许多成功的文艺家,是这样走过来的。从《离骚》《史记》《红楼梦》,到《红与黑》《战争与和平》《老人与海》等,它们之所以会成为名作并得以传世,其核心密码就在于它们的创作动机和成书过程,完全与功利思想不搭界,更没有被浮躁和焦虑之心所俘虏。鲁迅之所以能够成为鲁迅,就在于他的全部创作都在于“为人生”并“改造这人生”。举凡获得诺奖的作家,大抵都会对自己的获奖感到突兀和惊异,因为他们原本进行创作的动机和目的,并不都是为了去冲诺奖,而只是怀着一颗平常心,对自己的生活感受加以艺术化的表达。像2013年度诺奖得主爱丽丝·门罗,不就是一个带孩子、做家务的家庭主妇么!她36岁时才出版了第一本书,且常常是一边洗衣、做饭,一边寻找空隙写作。冥冥之中,似乎“无心插柳柳成荫”倒成了一个文艺创作的潜规则。探其奥妙,无非是功利心太强,必然会急于求成。而一旦急于求成,则又必然会产生浮躁情绪和焦虑心理。无奈创作过程一旦被浮躁和焦虑所控制,其创作者当然就无心升华思想、无意深入生活、无力探寻艺术了。这是一个恶性循环,势必要造成精神的枯萎与创作的衰败。
二
静下心来,“沉”入底层,深耕时代大潮,精益求精地进行创作,是铸成精品佳作的必由之路。这就要求作家必须改变以往的思维方式,必须从价值观上找到真症候,并予以彻底诊治。价值观是世界观和人生观的最终体现与直接表露,不同的价值观自会有不同的索取目标和追慕方向,并天然地决定着与之相应的生活态度和创作方式。

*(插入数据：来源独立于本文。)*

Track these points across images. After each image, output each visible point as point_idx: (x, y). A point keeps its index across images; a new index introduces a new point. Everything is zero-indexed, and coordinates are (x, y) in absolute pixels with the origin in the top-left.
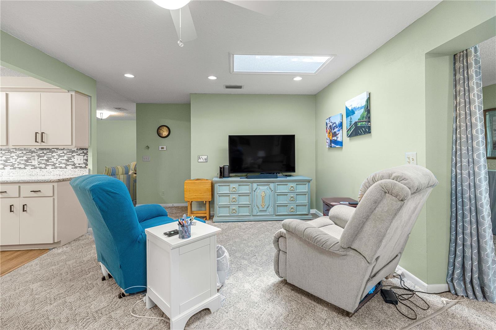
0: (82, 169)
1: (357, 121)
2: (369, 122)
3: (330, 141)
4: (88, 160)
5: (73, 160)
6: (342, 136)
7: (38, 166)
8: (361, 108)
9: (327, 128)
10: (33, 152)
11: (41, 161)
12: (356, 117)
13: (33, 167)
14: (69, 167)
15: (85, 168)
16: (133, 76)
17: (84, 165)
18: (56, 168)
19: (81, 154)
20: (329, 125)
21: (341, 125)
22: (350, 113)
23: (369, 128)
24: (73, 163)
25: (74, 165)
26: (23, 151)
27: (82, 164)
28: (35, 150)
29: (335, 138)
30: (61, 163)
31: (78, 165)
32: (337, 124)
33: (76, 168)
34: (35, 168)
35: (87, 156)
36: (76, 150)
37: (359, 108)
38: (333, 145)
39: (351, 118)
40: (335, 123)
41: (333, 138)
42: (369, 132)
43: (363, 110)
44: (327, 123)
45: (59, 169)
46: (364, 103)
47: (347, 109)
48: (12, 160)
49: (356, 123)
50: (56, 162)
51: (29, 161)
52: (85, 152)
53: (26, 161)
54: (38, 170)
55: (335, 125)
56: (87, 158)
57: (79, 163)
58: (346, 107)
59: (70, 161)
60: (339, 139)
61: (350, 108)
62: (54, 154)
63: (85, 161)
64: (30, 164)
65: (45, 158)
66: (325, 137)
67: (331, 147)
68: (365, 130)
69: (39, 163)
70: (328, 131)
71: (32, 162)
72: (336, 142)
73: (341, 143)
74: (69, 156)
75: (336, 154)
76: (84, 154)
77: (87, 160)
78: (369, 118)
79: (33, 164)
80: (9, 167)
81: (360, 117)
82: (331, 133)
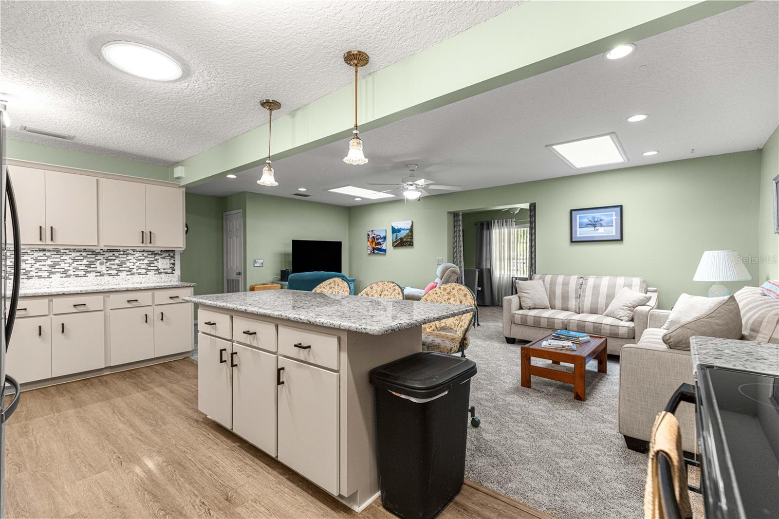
0: (168, 275)
1: (403, 237)
2: (412, 239)
3: (372, 249)
4: (176, 264)
5: (156, 264)
6: (388, 245)
7: (106, 272)
8: (407, 229)
9: (368, 238)
10: (97, 254)
11: (111, 266)
12: (402, 234)
13: (99, 274)
14: (151, 273)
15: (172, 273)
17: (170, 271)
18: (133, 274)
19: (166, 258)
20: (371, 236)
21: (385, 238)
22: (395, 231)
23: (412, 242)
24: (156, 268)
25: (158, 270)
26: (81, 253)
27: (168, 269)
28: (101, 252)
29: (379, 247)
30: (140, 268)
31: (163, 271)
32: (382, 236)
33: (160, 273)
34: (102, 275)
35: (174, 259)
36: (159, 252)
37: (404, 229)
38: (375, 251)
39: (397, 235)
40: (379, 235)
41: (377, 246)
42: (412, 245)
43: (408, 231)
44: (368, 235)
45: (137, 276)
46: (409, 227)
47: (393, 228)
48: (63, 265)
49: (401, 239)
50: (133, 267)
51: (92, 266)
52: (172, 254)
53: (88, 266)
54: (107, 278)
55: (379, 237)
56: (173, 262)
57: (164, 268)
58: (392, 227)
59: (152, 265)
60: (384, 247)
61: (396, 228)
62: (129, 257)
63: (171, 266)
64: (94, 269)
65: (117, 262)
67: (374, 253)
68: (410, 244)
69: (107, 269)
70: (371, 240)
71: (96, 268)
72: (380, 250)
73: (385, 251)
74: (151, 259)
75: (378, 259)
76: (170, 258)
77: (174, 264)
78: (412, 237)
79: (98, 269)
80: (59, 275)
81: (405, 235)
82: (374, 243)
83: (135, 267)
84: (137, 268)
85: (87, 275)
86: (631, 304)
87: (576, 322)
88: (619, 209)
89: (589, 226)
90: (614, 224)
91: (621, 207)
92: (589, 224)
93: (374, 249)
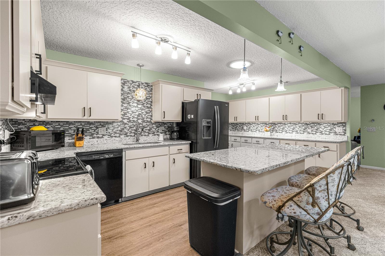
0: (342, 136)
4: (347, 130)
5: (335, 129)
7: (311, 132)
10: (308, 124)
13: (308, 133)
14: (332, 134)
15: (344, 135)
17: (343, 134)
19: (340, 126)
24: (335, 132)
25: (335, 133)
26: (302, 124)
27: (342, 133)
28: (309, 123)
30: (326, 131)
31: (338, 133)
33: (337, 135)
34: (310, 134)
35: (345, 127)
36: (337, 123)
45: (324, 135)
48: (296, 129)
51: (306, 130)
52: (344, 124)
53: (304, 129)
54: (311, 135)
56: (345, 129)
57: (339, 132)
59: (332, 130)
62: (321, 126)
63: (344, 131)
65: (316, 128)
69: (312, 131)
71: (307, 130)
74: (332, 127)
76: (343, 126)
77: (345, 130)
79: (308, 131)
83: (323, 131)
84: (325, 131)
85: (304, 133)
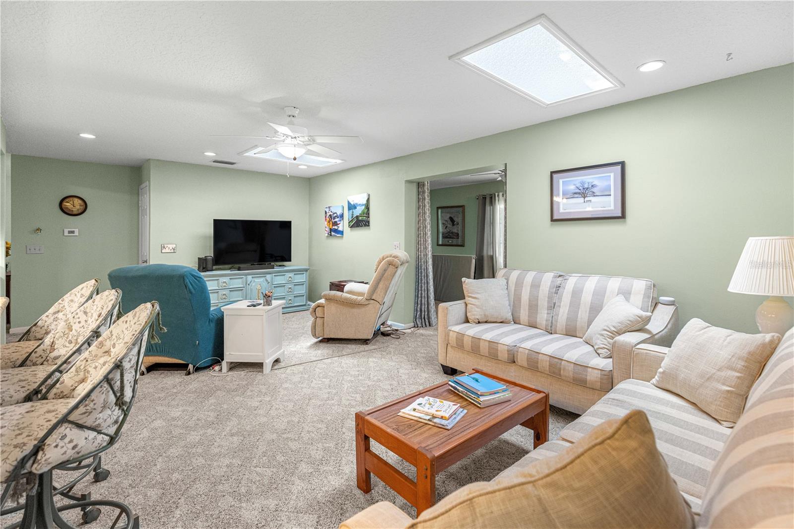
1: (358, 215)
2: (369, 217)
3: (329, 230)
6: (344, 226)
8: (363, 205)
9: (326, 217)
12: (358, 211)
16: (95, 137)
20: (328, 214)
21: (342, 216)
22: (351, 207)
23: (369, 222)
29: (336, 227)
32: (338, 214)
37: (360, 204)
38: (333, 233)
39: (353, 212)
40: (336, 213)
41: (334, 227)
42: (369, 225)
43: (364, 207)
44: (326, 212)
46: (365, 202)
49: (357, 217)
55: (336, 215)
58: (348, 202)
60: (340, 229)
61: (352, 203)
66: (323, 226)
67: (331, 235)
68: (366, 223)
70: (328, 219)
72: (336, 231)
73: (342, 233)
75: (335, 242)
78: (369, 214)
81: (360, 212)
82: (331, 222)
86: (614, 327)
87: (527, 351)
88: (619, 167)
89: (576, 196)
90: (612, 193)
91: (622, 164)
92: (576, 193)
93: (331, 230)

为什么会心静不下来?又为什么会身“沉”不下去?表面上看是浮躁,而根源却是由于功利心的膨化与炙烤。所以,要厘清和解决这个问题,就首先必须厘清和解决为什么创作和为什么人创作的问题。这个根本问题不解决或解决得不恰切,就势必要对创作构成最为直接的消极影响,并会导致在文艺方向上误入歧途。历史是现实的镜鉴,一部长长的文艺史所诉之于世的一个至理,就是沉静生哲思,精构出佳品。正因为曹雪芹有过“十年辛苦不寻常”的经历,才会促成《红楼梦》的熠然问世。而列夫·托尔斯泰则坦言,《战争与和平》的创作不仅耗去了他数年时间,而且也几乎熬尽了他生命的储藏。创作的法则与艺术的规律表明:只有深入,才能烛知;只有深耕,才能透辟;只有深切,才能感人;只有深刻,才能济世。如果屈原、司马迁、托尔斯泰、巴尔扎克们都是冲着名利而空写生活,那就断然不会有《离骚》《史记》《战争与和平》《人间喜剧》的问世。唯有作品自身,才是文艺家的立身之本与责任所在,而只有醒世之作和经世之作,才能赋予文艺家以崇高的价值与永恒的意义。

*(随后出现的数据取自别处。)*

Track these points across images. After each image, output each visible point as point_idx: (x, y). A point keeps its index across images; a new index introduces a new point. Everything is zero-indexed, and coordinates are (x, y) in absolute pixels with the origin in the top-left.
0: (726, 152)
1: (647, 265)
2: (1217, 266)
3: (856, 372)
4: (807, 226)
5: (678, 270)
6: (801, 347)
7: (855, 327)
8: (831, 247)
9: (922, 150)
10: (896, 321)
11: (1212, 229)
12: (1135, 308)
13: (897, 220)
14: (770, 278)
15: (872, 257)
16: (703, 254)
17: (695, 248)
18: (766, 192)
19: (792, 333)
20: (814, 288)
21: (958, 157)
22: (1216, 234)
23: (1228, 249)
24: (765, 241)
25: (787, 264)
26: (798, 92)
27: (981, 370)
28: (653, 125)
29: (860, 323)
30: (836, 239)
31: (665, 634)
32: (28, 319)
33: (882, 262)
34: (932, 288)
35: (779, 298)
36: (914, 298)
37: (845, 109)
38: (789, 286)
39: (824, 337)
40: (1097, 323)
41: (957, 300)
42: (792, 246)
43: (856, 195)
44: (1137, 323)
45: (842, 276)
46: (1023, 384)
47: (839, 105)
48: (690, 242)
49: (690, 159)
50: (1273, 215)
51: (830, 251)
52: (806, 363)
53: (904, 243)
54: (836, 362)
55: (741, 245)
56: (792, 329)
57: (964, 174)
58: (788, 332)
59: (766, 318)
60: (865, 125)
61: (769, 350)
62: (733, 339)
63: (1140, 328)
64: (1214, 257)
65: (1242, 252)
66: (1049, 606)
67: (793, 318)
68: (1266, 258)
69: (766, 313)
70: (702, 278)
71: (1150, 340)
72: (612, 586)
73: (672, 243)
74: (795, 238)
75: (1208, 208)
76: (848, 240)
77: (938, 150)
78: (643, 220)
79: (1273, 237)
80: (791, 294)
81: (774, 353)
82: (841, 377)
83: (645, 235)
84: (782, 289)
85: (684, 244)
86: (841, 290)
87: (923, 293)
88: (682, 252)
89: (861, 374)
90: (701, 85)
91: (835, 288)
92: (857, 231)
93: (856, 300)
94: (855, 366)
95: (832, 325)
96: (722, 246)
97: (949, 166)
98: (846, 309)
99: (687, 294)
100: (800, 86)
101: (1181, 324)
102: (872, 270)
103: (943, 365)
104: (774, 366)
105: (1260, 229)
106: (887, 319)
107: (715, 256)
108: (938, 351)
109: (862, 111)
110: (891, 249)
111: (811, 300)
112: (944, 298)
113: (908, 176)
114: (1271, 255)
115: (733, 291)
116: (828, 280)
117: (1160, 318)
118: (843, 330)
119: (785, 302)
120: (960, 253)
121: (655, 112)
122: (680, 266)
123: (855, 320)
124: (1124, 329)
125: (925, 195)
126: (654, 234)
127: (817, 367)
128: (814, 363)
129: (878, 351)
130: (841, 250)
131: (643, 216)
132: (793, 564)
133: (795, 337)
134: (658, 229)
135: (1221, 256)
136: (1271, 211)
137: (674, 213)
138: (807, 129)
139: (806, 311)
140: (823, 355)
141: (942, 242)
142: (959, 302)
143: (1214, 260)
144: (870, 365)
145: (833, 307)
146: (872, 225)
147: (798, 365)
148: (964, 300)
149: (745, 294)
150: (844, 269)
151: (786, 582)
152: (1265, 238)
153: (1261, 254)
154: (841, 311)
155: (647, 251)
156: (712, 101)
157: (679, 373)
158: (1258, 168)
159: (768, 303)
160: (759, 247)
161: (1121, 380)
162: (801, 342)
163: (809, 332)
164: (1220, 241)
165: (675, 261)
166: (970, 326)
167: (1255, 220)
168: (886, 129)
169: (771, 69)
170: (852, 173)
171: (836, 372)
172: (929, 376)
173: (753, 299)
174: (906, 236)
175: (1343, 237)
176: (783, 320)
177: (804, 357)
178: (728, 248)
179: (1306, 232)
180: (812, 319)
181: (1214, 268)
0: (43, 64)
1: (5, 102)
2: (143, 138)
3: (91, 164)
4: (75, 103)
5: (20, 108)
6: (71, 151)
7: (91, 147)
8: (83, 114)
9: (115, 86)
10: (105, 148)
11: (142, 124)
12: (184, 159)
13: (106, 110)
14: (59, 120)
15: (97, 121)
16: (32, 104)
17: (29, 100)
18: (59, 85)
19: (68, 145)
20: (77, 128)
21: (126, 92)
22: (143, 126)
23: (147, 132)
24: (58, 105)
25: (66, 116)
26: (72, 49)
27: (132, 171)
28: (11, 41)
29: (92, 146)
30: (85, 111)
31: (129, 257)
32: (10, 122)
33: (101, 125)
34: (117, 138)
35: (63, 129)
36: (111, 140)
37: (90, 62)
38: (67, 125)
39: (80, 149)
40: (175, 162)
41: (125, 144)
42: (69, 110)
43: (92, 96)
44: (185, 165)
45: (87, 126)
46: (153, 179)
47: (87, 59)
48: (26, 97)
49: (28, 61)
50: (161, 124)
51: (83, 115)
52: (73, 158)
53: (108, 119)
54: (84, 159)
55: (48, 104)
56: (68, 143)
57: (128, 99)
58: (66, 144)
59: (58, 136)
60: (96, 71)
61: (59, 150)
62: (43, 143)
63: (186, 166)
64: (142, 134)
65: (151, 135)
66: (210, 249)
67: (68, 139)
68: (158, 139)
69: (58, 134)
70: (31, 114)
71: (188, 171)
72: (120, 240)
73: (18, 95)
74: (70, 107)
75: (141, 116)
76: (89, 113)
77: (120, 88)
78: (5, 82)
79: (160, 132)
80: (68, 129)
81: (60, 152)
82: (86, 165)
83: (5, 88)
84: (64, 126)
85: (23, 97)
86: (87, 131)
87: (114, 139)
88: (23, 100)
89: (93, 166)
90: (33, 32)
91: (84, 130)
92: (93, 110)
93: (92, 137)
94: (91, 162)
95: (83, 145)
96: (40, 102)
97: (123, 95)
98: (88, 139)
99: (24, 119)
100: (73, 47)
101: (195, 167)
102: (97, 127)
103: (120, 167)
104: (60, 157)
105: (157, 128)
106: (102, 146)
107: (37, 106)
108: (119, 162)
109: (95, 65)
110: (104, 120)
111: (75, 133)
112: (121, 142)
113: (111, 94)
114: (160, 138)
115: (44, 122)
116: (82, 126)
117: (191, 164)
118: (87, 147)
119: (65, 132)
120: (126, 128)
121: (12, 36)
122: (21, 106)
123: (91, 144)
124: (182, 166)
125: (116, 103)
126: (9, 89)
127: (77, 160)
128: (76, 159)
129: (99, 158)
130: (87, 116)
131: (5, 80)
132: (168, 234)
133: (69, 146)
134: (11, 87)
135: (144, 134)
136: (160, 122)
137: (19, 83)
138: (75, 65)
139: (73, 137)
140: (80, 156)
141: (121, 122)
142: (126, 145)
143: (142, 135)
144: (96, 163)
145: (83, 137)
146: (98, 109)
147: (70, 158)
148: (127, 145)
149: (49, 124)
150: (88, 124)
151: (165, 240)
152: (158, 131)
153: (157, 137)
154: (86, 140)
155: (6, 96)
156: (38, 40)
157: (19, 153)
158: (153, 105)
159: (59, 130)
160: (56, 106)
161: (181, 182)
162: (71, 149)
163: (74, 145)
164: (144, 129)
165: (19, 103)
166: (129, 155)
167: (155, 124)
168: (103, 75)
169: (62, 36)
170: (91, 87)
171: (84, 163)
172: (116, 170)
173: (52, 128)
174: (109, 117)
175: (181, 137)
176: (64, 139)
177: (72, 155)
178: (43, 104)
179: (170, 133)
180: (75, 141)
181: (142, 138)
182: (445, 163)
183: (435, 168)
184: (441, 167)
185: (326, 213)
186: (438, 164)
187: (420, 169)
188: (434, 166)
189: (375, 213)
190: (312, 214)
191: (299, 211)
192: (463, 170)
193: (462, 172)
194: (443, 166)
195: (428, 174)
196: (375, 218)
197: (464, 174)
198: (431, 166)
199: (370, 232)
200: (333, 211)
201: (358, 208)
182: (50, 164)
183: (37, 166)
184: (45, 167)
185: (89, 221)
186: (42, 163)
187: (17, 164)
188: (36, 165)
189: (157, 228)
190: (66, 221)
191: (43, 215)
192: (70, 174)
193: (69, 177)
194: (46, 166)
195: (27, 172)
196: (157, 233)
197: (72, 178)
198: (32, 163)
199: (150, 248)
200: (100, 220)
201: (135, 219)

任何文艺,皆当以反映生活和表现时代为己任。所以,生活与时代便是文艺的终极对象和根本源流。一旦脱离生活与时代的哺养和泽惠,文艺定当会归于枯萎。事实上,离开生活之“质”与时代之“魂”,文艺连表现的对象都没有了,它又怎么能丰满地存在、鲜活地生长呢?在这种情况下,所谓的创作,也就只能是凭空杜撰和低俗游走了,其无非是杯水风波与小资情调之类,或者徒然玩弄形式和追赶时髦、挟“洋”袭“旧”与争“奇”骛“怪”。这样“秀”出来的所谓“作品”,即使数量再多,又有何益?又堪何用?歌德强调:在创作中,“要是只能表达自己那一点点主观感情,他是不配称为诗人的;只有当他能驾驭世界和表达世界的时候,他才是个诗人”。那么,隐蔽在事件中的深刻意义何有?驾驭世界和表达世界的能力何在?它们就在时代的前沿,就在生活的深处,就在创造历史的人民大众之中。
之所以要强调静下心来,深耕生活,就是要求文艺家心无旁骛,专注创作,不被俗务所扰,不为名利所累,不以“小我”取代“大我”,不用矫情掩盖真情。而是站在思想高处,直面时代大潮;打开心灵锁钥,释怀大众情愫;点亮精神之火,投向生活底层;拓展审美视阈,凝铸艺术佳作。只有这样,创作才能应美学法则而动,契艺术规律而行,从而真正进入恢宏而有致的创作状态。否则,一旦被名缰利锁所箍制,就会心猿意马,想入非非,惶惶不可终日,哪里还能有心思、有精力、有时间去深入生活,淬炼艺术,进行精益求精的创作呢?所以,静下心来虽是一种创作情态,但也是一种创作常态。没有这个前提条件,那就一切宏旨都会落空,全部律动都要凝固,还谈什么佳作呢?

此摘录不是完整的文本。